HerrSchreck wrote:What do you mean btw when you say "pretty much any film is fairly easy to ridicule"? I mean beyond the bounds of the fact that, if a person wants to be overly cynical, sardonic or sarcastic, a person can make fun of virtually anything on the face of the earth... what is inherently ridicule-worthy about Any Film?
I can ridicule
Citizen Kane by saying that, when all's said and done, after all the angst and fancy expressionist stylings, the film just boils down to a rich guy that wants to be loved, and who wants to watch that? Or I can turn around and say that
Vertigo is really just a sequence of slow, endless car shots from a stalker's perspective, repeated twice over for good measure, with a surprise middle and a surprise ending that are only really surprising because, well, something actually happened. The process is basically the same for any film, and no film is immune to it. The ridicule heaped on
Gigli is no different, other than the volume of ridicule it receives.
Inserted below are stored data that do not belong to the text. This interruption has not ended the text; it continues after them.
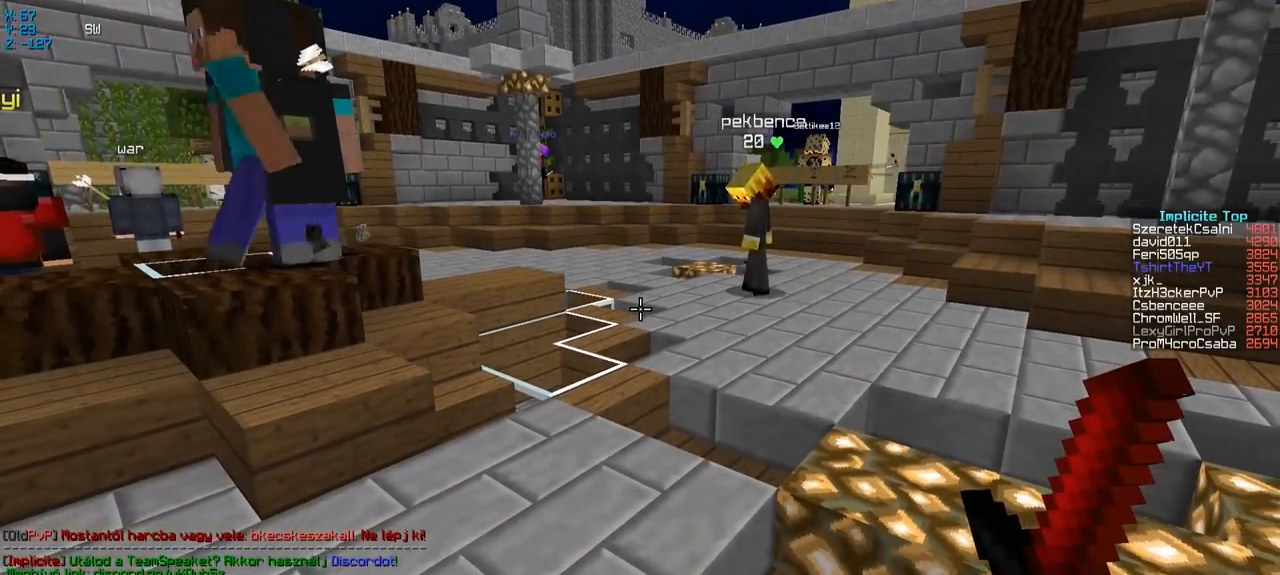
{"keys": [], "events": []}
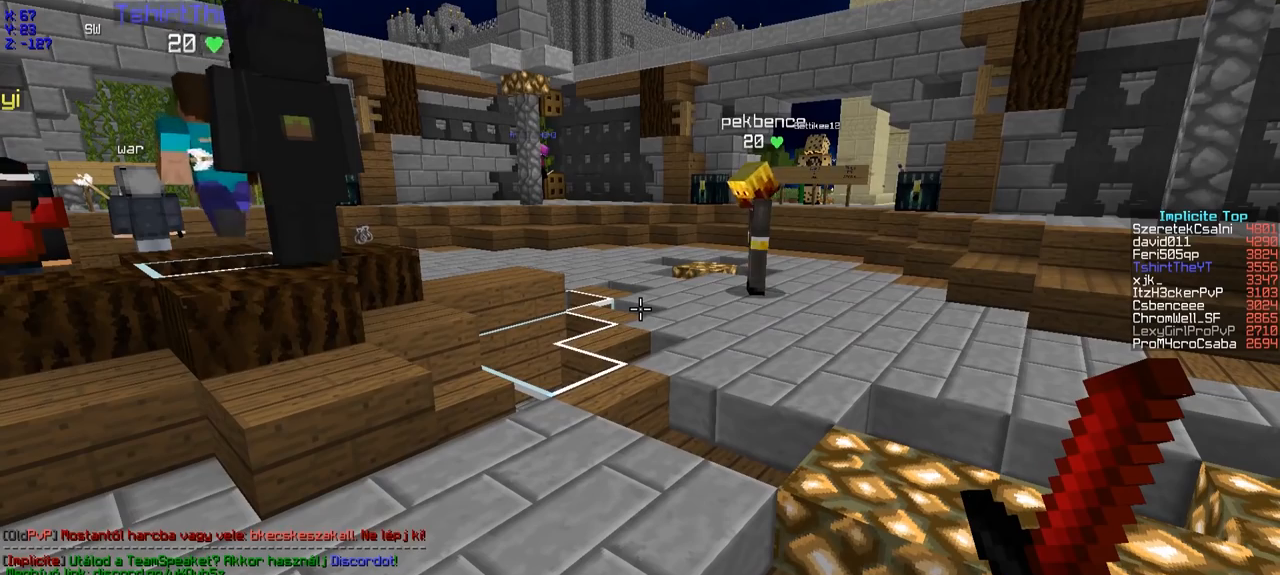
{"keys": [], "events": []}
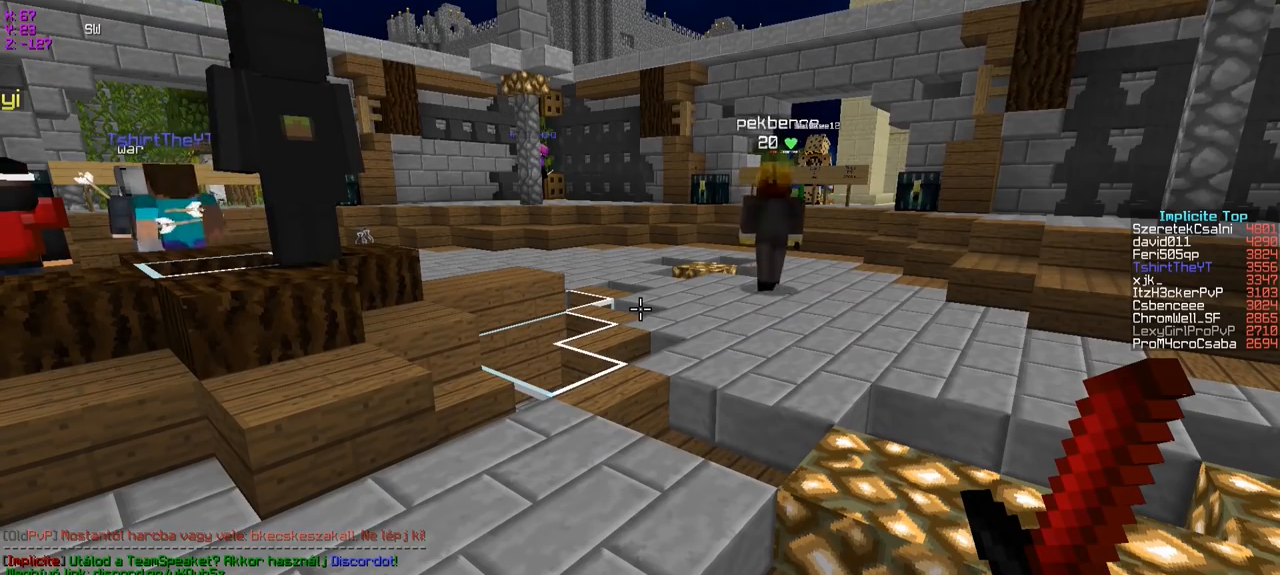
{"keys": [], "events": []}
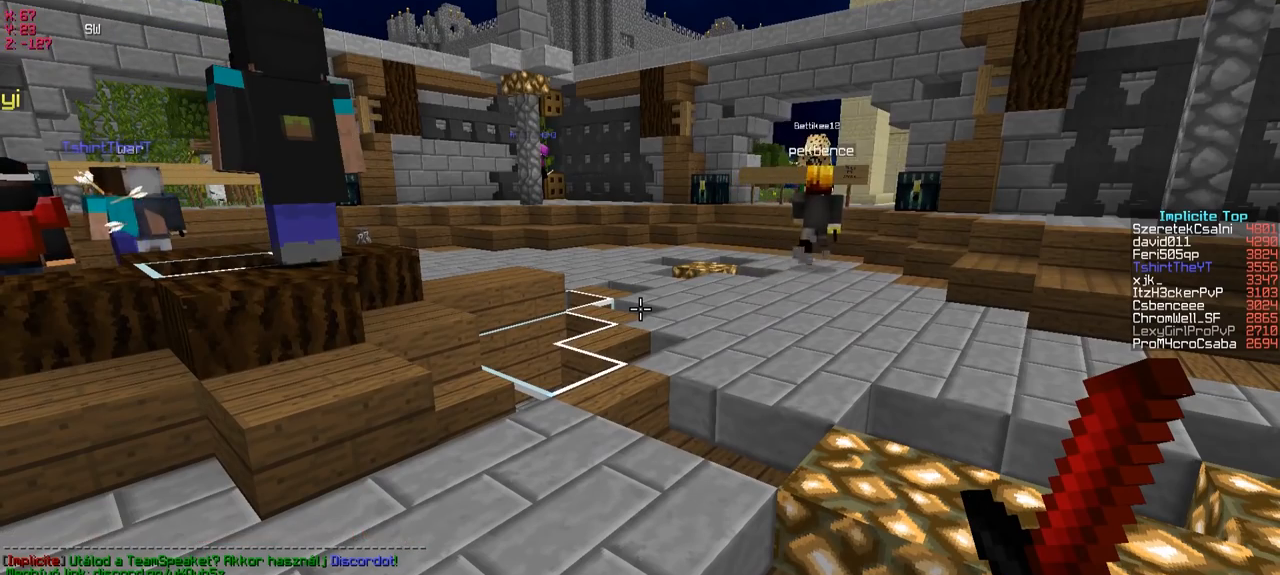
{"keys": [], "events": []}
Ridiculing is simply an act of boiling something down, taking some aspect of something, and then elevating that in an odd light for everyone to look at, and it's more an act of performance than an act of criticism, and that's what all the RT critics were doing that PK2008 was, er… countering. It's a lot like caricature. Barbra Streisand has a funny nose, so you make the nose even bigger and emphasize its funny characteristics, and then do a few more things like that, and when you're done, everyone instantly recognizes the subject, but you've distorted everything in the process. Through exaggeration, you've taken an observation and made a performance out of it.